▶ DIRECTION
Output the stretch from the row containing "scientific name: Centropogon" through the row containing "genus: Thevetia", and nothing else, as a two-column CSV with the headers field and value. Give one CSV line per row, with each entry in its own quoted field and any line breaks replaced by spaces.

____________________

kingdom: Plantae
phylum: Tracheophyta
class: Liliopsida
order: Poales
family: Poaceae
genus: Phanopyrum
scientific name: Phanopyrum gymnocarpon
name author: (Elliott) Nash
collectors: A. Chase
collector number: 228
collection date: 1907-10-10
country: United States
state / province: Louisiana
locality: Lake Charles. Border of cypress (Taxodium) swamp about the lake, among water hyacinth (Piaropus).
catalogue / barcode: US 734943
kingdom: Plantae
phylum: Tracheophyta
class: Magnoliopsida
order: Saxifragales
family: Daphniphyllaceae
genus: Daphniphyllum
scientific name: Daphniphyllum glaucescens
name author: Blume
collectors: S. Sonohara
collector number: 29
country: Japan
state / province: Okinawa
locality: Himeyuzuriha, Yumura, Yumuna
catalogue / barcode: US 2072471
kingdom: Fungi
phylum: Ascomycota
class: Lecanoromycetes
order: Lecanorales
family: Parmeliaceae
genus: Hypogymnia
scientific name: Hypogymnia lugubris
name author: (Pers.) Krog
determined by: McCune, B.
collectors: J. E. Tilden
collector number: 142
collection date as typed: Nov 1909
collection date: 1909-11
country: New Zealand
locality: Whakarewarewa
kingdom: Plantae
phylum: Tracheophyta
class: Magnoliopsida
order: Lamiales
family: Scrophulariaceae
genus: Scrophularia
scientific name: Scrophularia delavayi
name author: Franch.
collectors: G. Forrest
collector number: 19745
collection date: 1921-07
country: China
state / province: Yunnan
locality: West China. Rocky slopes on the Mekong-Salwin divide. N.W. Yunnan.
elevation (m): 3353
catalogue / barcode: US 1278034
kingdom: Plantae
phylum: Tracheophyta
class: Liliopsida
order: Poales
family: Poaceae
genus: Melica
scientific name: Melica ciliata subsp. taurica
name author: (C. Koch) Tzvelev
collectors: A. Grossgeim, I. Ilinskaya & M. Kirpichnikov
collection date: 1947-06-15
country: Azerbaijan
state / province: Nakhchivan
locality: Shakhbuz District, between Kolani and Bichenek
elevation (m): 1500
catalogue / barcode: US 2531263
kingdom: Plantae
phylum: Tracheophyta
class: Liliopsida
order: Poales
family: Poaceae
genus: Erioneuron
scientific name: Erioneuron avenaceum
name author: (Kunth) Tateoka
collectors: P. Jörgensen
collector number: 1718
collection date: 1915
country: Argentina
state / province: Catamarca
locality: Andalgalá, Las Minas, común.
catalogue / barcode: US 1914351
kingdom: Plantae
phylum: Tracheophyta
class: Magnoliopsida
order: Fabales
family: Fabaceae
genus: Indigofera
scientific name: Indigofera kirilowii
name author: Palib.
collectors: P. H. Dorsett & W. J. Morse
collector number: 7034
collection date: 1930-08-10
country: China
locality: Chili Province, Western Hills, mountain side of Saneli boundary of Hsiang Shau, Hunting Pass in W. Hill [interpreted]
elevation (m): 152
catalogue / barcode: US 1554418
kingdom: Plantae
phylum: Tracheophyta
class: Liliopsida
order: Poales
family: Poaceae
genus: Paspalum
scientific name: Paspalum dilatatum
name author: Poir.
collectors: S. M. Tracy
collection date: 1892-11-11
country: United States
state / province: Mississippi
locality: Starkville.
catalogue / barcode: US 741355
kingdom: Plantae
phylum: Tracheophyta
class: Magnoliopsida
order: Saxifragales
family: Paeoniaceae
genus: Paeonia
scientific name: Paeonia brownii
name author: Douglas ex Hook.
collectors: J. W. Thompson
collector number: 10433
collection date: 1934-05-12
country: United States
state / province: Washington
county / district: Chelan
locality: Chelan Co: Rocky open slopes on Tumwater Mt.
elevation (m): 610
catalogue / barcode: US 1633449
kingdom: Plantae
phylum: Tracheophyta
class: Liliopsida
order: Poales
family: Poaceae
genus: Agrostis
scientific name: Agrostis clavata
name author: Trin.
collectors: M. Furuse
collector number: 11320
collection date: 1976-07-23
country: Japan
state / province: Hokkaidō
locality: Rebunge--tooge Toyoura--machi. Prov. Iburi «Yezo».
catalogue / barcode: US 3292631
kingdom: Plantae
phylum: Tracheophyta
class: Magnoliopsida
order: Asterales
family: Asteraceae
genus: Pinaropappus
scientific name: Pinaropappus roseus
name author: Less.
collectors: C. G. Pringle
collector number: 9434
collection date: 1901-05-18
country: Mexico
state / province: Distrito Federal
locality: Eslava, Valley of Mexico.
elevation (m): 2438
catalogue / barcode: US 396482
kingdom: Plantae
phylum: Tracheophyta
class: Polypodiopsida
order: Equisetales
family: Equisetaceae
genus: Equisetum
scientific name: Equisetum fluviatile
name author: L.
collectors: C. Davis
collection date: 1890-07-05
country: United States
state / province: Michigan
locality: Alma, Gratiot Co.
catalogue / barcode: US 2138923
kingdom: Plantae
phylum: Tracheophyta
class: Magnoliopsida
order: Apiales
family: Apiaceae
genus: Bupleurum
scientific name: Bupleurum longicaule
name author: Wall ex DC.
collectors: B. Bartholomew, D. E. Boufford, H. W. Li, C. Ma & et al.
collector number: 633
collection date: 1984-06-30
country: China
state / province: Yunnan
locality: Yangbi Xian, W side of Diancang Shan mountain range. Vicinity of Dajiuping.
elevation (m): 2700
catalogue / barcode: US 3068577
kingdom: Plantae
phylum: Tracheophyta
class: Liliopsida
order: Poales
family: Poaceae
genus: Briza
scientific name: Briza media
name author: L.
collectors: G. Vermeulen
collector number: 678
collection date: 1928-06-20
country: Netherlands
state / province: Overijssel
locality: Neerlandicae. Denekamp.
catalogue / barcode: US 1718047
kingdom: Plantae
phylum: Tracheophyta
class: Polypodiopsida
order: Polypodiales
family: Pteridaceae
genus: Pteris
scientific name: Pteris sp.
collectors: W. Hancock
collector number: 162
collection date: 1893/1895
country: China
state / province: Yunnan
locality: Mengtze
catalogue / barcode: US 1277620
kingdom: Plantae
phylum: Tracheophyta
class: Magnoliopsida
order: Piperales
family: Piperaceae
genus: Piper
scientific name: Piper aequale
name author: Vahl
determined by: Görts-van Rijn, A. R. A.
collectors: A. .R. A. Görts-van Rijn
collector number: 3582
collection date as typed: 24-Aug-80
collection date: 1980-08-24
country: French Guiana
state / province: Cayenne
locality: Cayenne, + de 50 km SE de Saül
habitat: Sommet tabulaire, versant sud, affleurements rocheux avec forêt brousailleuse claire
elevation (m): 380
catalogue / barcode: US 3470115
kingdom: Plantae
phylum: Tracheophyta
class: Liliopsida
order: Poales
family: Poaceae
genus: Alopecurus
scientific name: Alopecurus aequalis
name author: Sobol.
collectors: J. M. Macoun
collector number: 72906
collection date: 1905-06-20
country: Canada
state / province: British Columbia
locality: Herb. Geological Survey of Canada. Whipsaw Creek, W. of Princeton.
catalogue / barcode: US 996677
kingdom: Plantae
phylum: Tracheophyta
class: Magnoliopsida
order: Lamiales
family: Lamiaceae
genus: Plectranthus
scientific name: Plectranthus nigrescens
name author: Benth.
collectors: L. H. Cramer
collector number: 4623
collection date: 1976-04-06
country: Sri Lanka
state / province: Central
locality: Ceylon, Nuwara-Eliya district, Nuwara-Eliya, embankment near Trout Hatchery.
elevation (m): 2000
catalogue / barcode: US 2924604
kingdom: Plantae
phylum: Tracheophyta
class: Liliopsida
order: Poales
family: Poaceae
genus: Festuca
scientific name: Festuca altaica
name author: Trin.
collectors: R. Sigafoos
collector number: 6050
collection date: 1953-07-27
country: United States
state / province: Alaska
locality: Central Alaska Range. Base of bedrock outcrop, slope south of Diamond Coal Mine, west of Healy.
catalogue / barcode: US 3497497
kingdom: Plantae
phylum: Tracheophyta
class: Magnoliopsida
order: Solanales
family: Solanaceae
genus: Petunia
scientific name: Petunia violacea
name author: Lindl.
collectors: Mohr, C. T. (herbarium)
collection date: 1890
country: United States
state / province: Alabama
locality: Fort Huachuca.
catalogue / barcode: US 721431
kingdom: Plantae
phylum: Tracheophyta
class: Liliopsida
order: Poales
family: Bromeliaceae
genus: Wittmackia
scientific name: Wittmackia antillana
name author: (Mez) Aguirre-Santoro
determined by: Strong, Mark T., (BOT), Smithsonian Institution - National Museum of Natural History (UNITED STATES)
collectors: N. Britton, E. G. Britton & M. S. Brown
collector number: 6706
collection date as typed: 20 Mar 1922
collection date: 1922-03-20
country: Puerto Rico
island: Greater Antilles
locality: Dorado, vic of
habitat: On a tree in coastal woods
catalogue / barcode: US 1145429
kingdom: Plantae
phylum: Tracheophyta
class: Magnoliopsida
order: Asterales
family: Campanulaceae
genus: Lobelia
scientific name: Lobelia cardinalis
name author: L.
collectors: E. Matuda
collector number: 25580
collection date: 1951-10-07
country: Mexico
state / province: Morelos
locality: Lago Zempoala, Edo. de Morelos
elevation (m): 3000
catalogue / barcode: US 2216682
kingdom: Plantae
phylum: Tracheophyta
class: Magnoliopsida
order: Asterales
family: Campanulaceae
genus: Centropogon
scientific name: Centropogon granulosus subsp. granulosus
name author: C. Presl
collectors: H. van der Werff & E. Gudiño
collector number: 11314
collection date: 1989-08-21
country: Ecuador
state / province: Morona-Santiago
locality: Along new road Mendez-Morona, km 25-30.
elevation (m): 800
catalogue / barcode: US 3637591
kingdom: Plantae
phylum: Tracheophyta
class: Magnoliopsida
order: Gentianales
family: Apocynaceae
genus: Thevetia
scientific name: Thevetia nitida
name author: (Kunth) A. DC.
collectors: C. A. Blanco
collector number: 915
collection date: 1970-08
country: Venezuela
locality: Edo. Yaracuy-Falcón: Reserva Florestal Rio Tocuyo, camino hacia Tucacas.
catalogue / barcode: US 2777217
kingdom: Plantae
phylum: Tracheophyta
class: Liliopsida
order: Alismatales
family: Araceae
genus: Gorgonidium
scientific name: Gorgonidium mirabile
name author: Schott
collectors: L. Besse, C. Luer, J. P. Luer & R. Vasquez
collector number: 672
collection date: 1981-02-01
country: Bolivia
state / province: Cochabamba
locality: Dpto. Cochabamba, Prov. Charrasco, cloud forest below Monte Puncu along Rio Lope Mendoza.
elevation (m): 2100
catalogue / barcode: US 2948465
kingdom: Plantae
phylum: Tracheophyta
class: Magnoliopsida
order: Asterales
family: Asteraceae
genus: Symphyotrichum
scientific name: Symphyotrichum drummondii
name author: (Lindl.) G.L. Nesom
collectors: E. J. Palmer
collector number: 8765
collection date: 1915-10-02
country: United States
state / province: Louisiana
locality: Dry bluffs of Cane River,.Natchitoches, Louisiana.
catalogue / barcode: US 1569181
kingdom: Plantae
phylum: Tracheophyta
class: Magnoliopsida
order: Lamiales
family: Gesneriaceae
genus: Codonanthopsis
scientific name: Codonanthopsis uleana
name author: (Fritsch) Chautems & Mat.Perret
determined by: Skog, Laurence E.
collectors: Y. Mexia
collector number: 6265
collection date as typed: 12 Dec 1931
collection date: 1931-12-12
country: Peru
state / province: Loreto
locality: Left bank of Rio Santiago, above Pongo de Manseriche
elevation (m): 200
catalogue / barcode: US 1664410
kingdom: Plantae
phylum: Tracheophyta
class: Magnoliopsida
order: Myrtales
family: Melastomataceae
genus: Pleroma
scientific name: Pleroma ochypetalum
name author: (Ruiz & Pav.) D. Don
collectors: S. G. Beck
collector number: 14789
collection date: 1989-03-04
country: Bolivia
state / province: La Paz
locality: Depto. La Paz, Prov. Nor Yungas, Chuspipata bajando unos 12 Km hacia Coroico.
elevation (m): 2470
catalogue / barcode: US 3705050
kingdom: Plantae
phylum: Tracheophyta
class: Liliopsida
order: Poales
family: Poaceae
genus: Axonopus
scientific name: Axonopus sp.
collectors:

____________________

▶ ANSWER
field,value
"scientific name:","Centropogon granulosus subsp. granulosus"
"name author:","C. Presl"
"collectors:","H. van der Werff & E. Gudiño"
"collector number:","11314"
"collection date:","1989-08-21"
"country:","Ecuador"
"state / province:","Morona-Santiago"
"locality:","Along new road Mendez-Morona, km 25-30."
"elevation (m):","800"
"catalogue / barcode:","US 3637591"
"kingdom:","Plantae"
"phylum:","Tracheophyta"
"class:","Magnoliopsida"
"order:","Gentianales"
"family:","Apocynaceae"
"genus:","Thevetia"